Challenger Johnny Kolakowski, a retiree of the restaurant business, lifelong resident and former city council member, said he is running for a seat because he wants to help return the city to its former glory.

“I want to come back to the city council and continue what we were doing,” he said. “We were really dusting up the neighborhoods. We were helping the business people out and we need to make this a destination city as it once was.”

Kevin Van Boxell is hoping to join the council after 15 years on the Wyandotte Public Schools Board of Education. A retiree of a family-owned trucking business, he will retire from the U.S. Navy in the next month. He said his business experience gives him insight into legal, labor, insurance, and financial issues that will serve him well on the council.

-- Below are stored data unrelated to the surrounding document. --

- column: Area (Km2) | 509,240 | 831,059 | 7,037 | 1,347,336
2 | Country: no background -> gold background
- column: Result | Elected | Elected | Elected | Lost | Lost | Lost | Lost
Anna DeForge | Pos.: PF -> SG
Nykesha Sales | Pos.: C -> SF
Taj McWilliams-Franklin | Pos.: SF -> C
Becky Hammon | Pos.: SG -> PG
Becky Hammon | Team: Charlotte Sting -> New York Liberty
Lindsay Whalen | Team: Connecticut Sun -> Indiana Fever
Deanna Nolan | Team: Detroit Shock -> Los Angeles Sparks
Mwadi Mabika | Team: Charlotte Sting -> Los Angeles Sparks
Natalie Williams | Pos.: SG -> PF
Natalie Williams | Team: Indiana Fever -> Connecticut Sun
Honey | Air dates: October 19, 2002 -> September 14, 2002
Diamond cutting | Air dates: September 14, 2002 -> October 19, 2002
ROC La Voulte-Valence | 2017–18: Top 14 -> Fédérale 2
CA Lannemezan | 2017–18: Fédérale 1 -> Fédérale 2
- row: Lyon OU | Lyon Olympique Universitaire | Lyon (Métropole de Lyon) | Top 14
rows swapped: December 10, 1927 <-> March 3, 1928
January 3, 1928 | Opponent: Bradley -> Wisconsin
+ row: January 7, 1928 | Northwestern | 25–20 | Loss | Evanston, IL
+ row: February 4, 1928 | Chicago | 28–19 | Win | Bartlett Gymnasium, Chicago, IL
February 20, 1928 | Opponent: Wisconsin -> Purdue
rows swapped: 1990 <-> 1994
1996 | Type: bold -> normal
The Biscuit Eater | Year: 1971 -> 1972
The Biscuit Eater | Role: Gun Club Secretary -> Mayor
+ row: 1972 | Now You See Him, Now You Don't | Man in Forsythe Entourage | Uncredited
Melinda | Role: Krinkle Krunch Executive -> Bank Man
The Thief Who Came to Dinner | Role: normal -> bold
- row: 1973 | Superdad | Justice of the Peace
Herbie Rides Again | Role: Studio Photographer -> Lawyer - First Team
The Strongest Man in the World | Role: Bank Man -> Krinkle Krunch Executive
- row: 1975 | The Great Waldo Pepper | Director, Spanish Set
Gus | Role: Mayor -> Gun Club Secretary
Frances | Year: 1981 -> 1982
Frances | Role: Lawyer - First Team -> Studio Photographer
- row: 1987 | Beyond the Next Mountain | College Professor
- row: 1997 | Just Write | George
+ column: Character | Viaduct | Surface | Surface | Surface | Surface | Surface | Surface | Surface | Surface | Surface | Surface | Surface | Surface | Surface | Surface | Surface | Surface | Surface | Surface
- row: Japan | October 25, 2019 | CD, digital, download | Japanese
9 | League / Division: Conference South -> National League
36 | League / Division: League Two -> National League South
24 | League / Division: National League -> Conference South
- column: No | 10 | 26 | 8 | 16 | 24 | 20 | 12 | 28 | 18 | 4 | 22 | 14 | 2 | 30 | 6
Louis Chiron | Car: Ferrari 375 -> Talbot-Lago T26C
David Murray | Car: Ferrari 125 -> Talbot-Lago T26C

“I’ve always believed that whatever you participate in, you should try to improve it,” he said, “try to make it a little bit better.”

Former City Assessor Theodore Galeski is an appraiser for Wayne County. He said his background will help him on the council.

“It’s important to have knowledge in all areas of government,” he said, “how to create budgets, how to eliminate things that aren’t so important.”

He also said if elected he hopes to investigate practices of cities that have been successful during the economic downtown and emulate them.

Val Zavala hopes to bring his 25 years of experience on the Wayndotte Police Department to use on the council horseshoe.

He said he is running on a platform that the council needs to be more efficient with fewer resources.

“Are things gonna turn around in the next two or three years?” he said. “I don’t know, but I’d like to be one of the people that force our government to say ‘Look, we can’t spend any more money. We can do with what we got and that’s it.’”

Don Schultz, a co-founder of Garfield Neighbors United, said he wants to bring the love of his community that inspired him to help form the group to the council, where he would be a “champion of code enforcement.”

He is the vice president of the city’s planning commission and on the historical commission.

“I don’t have a business in town,” he said. “I only have my heart in town.”

The father of current Miss Michigan Jaclyn Schultz, his ideas include a database of who owns rental properties through the municipal department to help combat neglectful landlords.

Ted Miciuria Jr. said he hopes to bring his background in construction to use on the council.

“I know what it takes to build a solid home and I know even better what it takes to build a solid community,” he said.

He said he hopes to help build a stronger police and fire presence to keep the city as nice as it was during his childhood, upgrade the city’s power plant and develop along the waterfront to lure in more visitors.